**Problem requirements**
Please repeat the entries exactly as they appear and omit any images.

**Supplied material**
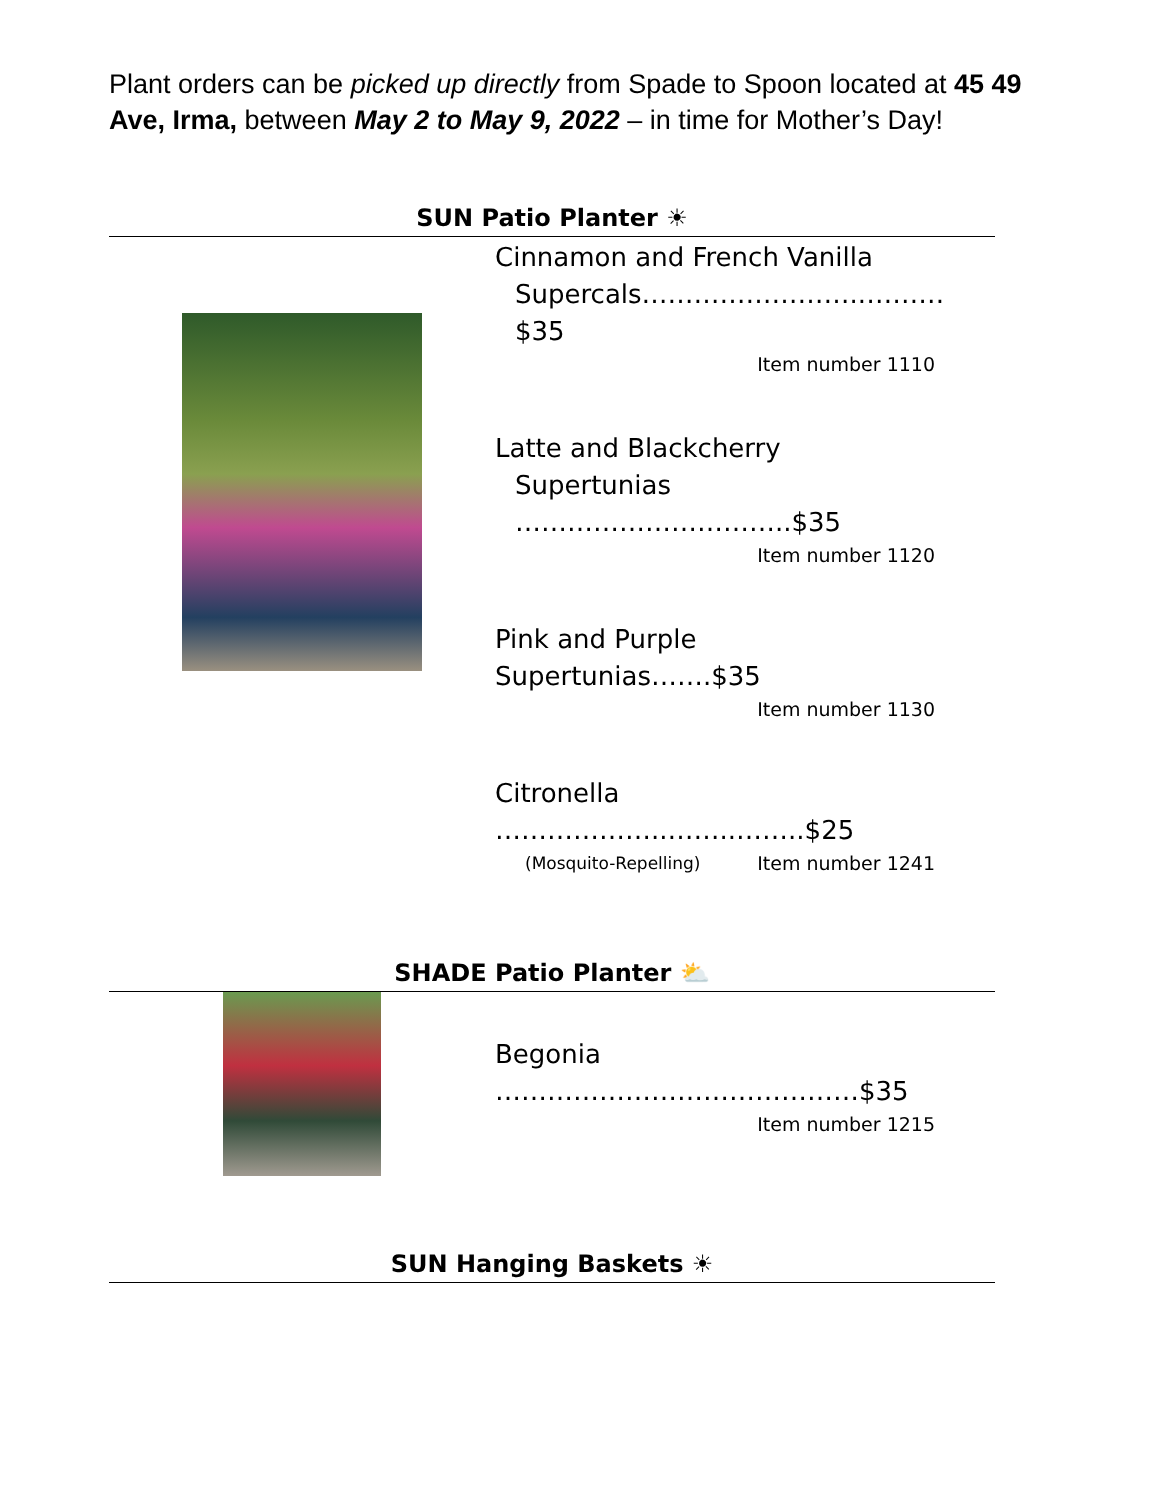Plant orders can be picked up directly from Spade to Spoon located at 45 49 Ave, Irma, between May 2 to May 9, 2022 – in time for Mother’s Day!
SUN Patio Planter ☀
Cinnamon and French Vanilla
Supercals……………………..………$35
Item number 1110
Latte and Blackcherry
Supertunias …………………………..$35
Item number 1120
Pink and Purple Supertunias…….$35
Item number 1130
Citronella ………………..……..……..$25
(Mosquito-Repelling) Item number 1241
SHADE Patio Planter ⛅
Begonia ……………………………………$35
Item number 1215
SUN Hanging Baskets ☀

**Exercise solution**
Plant orders can be picked up directly from Spade to Spoon located at 45 49 Ave, Irma, between May 2 to May 9, 2022 – in time for Mother’s Day!
SUN Patio Planter ☀
Cinnamon and French Vanilla
Supercals……………………..………$35
Item number 1110
Latte and Blackcherry
Supertunias …………………………..$35
Item number 1120
Pink and Purple Supertunias…….$35
Item number 1130
Citronella ………………..……..……..$25
(Mosquito-Repelling) Item number 1241
SHADE Patio Planter ⛅
Begonia ……………………………………$35
Item number 1215
SUN Hanging Baskets ☀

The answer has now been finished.